* _THE TASK_
Reproduce the first line of the entries that follow and each later line, word for word, ending with the one containing "Thi công cỏ nhân tạo và tường cây giả tại Sóc".

Data entries:
---
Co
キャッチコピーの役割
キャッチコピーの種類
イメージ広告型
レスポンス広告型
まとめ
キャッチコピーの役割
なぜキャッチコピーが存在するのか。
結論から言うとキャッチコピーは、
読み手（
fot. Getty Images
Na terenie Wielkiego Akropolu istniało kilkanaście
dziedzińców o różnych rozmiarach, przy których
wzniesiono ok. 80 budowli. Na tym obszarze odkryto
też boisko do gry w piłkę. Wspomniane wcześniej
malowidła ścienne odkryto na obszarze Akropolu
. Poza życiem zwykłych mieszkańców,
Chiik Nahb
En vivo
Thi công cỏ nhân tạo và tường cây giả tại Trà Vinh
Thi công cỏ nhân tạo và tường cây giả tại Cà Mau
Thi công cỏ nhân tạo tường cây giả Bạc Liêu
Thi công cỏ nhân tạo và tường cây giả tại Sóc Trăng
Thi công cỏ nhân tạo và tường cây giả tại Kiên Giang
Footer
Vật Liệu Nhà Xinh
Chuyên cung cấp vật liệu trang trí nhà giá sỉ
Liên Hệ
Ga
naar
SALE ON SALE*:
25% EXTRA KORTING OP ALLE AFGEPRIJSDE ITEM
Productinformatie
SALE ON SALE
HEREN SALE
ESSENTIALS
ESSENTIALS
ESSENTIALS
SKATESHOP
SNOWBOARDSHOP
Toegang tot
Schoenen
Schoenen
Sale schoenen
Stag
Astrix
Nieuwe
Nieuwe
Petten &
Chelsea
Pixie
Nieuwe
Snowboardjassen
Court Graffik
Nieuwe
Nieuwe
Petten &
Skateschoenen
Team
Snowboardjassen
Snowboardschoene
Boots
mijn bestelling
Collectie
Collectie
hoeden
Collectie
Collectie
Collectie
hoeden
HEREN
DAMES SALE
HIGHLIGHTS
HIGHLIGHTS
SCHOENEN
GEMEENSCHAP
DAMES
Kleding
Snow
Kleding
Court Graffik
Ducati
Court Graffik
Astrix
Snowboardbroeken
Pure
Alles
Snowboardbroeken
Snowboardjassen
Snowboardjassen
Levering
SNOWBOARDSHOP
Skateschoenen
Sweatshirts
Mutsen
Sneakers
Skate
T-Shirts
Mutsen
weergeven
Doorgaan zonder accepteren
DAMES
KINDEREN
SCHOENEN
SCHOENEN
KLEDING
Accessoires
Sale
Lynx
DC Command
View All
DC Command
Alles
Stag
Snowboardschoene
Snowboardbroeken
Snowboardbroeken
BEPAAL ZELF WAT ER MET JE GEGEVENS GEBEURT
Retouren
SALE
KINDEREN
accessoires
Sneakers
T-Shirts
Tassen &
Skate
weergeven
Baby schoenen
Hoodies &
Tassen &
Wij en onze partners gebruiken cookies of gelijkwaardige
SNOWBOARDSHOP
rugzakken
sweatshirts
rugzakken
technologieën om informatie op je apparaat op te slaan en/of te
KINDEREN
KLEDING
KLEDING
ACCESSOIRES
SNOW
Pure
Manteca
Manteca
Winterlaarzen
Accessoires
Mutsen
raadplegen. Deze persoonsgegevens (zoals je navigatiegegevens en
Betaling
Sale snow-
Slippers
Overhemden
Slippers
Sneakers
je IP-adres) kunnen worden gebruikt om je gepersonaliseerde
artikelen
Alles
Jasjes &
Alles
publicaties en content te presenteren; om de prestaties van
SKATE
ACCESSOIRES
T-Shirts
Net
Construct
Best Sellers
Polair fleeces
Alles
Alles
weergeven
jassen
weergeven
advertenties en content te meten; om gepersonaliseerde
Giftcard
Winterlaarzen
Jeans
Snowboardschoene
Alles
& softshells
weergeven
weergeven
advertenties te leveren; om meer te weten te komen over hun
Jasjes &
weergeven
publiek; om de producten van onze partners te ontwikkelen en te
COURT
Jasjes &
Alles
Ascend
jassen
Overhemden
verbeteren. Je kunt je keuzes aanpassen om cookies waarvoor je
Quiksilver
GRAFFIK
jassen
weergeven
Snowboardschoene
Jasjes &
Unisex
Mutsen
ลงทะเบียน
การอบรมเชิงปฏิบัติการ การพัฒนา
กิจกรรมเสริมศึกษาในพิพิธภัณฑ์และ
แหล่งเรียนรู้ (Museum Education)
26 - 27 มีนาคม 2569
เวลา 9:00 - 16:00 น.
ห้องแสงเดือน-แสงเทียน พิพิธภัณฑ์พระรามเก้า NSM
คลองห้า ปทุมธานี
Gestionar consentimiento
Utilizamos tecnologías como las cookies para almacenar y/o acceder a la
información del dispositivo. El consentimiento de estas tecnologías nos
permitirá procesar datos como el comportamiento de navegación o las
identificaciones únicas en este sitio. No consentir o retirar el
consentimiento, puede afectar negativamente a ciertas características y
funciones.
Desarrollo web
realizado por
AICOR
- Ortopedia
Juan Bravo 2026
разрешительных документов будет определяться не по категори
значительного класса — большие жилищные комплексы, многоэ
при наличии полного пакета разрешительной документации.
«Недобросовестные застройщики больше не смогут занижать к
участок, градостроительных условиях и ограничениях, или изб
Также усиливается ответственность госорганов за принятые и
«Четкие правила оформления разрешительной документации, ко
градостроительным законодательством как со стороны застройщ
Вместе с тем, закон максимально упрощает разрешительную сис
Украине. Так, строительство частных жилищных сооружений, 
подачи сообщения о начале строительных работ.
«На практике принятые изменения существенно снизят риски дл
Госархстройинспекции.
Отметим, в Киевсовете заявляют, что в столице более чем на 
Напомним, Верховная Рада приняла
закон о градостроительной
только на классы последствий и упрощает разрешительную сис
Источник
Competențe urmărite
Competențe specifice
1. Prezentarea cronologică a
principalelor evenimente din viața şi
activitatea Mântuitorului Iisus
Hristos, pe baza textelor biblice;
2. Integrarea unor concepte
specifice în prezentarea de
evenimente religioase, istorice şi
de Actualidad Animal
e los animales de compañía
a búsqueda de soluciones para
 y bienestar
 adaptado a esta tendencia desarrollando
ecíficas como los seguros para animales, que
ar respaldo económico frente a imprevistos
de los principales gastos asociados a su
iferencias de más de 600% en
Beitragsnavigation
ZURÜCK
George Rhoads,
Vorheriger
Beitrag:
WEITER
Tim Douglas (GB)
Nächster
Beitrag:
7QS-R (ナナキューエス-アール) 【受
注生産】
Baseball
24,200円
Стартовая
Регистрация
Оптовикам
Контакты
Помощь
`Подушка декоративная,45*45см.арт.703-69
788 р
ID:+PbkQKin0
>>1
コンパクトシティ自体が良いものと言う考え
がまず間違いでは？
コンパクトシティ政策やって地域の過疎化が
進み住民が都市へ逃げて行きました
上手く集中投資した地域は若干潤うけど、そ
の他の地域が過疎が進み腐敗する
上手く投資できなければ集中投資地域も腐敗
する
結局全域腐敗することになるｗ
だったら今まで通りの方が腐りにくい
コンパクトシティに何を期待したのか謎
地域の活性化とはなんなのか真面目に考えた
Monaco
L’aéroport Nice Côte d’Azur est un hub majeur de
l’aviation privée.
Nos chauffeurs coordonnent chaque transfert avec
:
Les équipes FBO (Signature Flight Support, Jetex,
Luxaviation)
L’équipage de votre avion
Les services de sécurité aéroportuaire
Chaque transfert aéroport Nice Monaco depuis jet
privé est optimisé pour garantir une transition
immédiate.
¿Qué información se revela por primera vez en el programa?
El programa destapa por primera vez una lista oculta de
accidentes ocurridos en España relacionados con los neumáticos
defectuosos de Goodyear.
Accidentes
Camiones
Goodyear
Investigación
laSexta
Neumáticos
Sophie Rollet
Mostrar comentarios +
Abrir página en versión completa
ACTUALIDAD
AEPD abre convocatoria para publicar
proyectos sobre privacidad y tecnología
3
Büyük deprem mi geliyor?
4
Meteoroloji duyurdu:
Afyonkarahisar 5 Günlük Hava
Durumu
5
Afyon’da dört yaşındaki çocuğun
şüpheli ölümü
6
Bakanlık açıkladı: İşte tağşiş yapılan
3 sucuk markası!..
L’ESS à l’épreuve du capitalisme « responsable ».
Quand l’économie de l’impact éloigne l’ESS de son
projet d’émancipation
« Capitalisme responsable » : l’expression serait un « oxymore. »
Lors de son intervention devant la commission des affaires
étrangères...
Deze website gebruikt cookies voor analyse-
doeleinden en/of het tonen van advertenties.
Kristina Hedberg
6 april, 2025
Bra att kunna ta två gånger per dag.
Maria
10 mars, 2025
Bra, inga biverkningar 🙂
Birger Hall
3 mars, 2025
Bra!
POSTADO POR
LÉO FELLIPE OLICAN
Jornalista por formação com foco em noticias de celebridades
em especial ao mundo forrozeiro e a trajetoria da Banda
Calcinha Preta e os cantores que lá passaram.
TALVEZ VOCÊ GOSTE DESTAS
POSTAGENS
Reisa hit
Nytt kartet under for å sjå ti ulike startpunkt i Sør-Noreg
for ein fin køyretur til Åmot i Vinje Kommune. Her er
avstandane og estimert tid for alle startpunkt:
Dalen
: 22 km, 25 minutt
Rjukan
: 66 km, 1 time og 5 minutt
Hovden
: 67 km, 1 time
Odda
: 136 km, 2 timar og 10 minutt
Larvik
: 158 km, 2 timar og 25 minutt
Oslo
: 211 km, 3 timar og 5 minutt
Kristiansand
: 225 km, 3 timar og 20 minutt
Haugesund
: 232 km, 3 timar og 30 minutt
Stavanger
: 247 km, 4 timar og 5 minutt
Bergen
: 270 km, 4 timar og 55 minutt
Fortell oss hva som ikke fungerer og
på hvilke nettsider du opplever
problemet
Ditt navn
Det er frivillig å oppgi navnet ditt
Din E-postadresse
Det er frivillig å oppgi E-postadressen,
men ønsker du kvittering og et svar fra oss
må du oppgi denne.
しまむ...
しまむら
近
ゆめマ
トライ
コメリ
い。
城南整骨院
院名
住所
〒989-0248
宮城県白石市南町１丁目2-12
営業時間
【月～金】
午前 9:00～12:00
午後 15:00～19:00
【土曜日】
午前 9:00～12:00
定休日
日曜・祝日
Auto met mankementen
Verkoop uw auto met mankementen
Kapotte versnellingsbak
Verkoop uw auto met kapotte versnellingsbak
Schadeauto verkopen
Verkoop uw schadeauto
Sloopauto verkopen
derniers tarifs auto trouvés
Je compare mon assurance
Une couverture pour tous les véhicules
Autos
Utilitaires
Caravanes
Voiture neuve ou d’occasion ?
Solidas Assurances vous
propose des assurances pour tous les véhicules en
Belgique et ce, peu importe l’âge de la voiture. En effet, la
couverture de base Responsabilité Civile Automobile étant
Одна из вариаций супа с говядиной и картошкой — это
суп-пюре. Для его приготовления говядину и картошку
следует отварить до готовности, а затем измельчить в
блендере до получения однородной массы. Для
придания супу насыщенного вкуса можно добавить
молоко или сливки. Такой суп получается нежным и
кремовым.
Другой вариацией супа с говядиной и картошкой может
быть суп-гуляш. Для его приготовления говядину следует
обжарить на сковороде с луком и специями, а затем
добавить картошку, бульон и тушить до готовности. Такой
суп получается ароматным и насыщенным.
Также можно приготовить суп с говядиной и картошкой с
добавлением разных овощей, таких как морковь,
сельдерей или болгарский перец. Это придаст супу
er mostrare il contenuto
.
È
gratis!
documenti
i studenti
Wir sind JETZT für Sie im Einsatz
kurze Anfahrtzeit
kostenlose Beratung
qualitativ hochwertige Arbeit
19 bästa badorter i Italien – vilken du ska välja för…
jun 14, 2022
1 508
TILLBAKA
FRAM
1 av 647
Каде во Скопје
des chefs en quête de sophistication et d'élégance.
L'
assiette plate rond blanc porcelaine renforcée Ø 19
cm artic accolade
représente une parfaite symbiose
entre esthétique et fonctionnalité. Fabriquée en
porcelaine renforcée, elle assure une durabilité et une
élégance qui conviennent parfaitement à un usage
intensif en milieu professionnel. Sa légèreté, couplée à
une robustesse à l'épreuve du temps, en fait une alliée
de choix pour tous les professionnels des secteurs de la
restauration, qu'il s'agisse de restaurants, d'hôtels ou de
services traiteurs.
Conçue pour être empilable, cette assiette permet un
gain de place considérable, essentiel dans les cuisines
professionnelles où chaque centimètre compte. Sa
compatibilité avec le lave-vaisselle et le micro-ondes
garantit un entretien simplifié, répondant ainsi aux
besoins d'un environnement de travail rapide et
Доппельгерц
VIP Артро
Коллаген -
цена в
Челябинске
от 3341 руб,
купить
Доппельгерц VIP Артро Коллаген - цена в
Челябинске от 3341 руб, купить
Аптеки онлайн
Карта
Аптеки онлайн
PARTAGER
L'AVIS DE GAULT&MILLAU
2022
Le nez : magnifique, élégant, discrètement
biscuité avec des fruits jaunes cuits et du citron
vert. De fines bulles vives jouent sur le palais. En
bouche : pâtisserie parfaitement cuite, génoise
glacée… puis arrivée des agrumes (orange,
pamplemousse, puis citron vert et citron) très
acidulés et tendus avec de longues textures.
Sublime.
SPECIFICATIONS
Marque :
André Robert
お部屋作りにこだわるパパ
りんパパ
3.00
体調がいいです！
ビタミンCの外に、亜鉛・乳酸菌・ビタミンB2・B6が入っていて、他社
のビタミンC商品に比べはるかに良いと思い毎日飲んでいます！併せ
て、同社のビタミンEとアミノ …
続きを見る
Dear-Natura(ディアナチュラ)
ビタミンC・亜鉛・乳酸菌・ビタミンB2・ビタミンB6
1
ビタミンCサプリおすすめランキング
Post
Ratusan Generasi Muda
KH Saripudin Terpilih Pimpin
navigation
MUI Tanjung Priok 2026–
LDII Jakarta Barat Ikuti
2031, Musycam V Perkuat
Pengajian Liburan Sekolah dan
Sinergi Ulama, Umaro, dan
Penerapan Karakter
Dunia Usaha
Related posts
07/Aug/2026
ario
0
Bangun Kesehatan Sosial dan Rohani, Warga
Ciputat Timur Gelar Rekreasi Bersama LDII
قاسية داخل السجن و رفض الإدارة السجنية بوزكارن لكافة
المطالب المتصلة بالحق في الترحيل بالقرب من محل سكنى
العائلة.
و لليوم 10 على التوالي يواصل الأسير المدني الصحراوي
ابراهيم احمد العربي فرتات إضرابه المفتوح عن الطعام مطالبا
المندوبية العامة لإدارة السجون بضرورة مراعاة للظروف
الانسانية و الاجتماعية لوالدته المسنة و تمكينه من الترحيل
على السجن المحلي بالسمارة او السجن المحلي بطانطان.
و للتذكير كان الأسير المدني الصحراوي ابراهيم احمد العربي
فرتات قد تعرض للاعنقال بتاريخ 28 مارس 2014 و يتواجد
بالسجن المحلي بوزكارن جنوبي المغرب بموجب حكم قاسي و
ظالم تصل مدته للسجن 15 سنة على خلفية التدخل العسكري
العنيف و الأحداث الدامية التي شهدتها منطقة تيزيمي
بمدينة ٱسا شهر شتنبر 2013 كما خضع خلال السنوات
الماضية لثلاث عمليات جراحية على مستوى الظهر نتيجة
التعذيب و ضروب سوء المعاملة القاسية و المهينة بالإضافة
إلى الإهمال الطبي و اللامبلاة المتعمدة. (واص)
---
* _WRITTEN SOLUTION_
Co
キャッチコピーの役割
キャッチコピーの種類
イメージ広告型
レスポンス広告型
まとめ
キャッチコピーの役割
なぜキャッチコピーが存在するのか。
結論から言うとキャッチコピーは、
読み手（
fot. Getty Images
Na terenie Wielkiego Akropolu istniało kilkanaście
dziedzińców o różnych rozmiarach, przy których
wzniesiono ok. 80 budowli. Na tym obszarze odkryto
też boisko do gry w piłkę. Wspomniane wcześniej
malowidła ścienne odkryto na obszarze Akropolu
. Poza życiem zwykłych mieszkańców,
Chiik Nahb
En vivo
Thi công cỏ nhân tạo và tường cây giả tại Trà Vinh
Thi công cỏ nhân tạo và tường cây giả tại Cà Mau
Thi công cỏ nhân tạo tường cây giả Bạc Liêu
Thi công cỏ nhân tạo và tường cây giả tại Sóc Trăng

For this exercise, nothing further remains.